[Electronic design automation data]
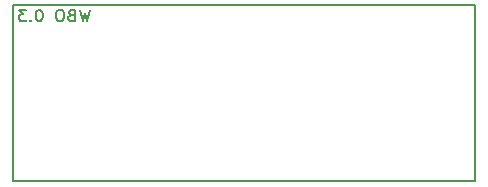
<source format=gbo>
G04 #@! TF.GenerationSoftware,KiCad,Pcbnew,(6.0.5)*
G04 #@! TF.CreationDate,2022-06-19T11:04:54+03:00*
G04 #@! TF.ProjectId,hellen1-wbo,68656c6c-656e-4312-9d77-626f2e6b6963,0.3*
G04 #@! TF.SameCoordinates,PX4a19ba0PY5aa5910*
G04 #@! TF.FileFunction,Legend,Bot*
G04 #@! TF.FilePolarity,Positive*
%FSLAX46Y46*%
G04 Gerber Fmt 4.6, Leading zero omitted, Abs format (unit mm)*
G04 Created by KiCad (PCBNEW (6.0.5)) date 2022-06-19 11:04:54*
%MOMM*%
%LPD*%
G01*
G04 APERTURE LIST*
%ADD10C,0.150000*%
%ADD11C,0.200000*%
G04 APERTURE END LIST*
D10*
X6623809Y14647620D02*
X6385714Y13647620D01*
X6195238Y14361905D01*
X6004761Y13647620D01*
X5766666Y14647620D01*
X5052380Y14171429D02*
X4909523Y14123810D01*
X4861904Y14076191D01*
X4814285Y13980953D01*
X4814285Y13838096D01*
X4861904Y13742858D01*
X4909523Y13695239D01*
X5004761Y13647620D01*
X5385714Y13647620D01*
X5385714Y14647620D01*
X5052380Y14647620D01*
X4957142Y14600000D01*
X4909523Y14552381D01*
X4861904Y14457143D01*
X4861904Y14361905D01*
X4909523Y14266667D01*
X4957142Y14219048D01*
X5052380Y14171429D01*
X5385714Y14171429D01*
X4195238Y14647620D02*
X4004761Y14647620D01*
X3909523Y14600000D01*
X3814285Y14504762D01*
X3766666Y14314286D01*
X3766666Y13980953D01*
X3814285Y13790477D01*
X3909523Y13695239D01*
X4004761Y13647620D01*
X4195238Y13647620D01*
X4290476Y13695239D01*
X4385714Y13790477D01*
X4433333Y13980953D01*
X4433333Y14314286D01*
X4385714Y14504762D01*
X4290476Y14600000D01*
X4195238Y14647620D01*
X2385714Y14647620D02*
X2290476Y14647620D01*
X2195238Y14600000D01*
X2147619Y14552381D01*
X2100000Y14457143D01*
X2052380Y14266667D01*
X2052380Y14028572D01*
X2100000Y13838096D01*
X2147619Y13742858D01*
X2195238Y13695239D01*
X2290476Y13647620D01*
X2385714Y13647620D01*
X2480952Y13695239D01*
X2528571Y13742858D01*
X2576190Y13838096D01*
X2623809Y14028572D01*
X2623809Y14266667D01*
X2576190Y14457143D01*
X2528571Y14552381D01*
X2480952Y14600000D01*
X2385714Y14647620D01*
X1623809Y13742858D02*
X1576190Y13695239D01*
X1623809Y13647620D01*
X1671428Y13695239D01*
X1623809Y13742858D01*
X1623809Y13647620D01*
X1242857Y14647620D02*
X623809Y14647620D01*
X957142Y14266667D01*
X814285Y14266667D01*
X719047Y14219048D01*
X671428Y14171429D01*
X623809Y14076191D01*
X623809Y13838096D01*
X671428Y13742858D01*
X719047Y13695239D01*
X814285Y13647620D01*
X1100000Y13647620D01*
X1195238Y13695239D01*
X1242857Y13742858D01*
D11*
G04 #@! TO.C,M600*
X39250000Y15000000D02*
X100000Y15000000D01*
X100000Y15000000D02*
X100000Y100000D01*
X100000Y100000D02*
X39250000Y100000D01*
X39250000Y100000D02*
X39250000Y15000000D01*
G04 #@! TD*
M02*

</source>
==
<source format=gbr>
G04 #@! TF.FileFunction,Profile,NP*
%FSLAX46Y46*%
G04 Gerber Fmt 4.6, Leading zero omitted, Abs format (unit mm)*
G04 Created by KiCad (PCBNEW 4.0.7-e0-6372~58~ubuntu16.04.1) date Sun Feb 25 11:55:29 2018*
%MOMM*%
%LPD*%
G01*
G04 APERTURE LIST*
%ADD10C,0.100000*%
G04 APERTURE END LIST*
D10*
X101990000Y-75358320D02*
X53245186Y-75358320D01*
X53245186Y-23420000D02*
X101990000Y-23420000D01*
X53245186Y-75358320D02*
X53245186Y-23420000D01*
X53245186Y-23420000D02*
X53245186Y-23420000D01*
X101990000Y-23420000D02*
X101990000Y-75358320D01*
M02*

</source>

### REQUIRED ACTION
Going back over the entries above, copy word for word every line from the one that has "X4957142Y14219048D01*" on through the one that has "X3909523Y13695239D01*".

### YOUR RESPONSE
X4957142Y14219048D01*
X5052380Y14171429D01*
X5385714Y14171429D01*
X4195238Y14647620D02*
X4004761Y14647620D01*
X3909523Y14600000D01*
X3814285Y14504762D01*
X3766666Y14314286D01*
X3766666Y13980953D01*
X3814285Y13790477D01*
X3909523Y13695239D01*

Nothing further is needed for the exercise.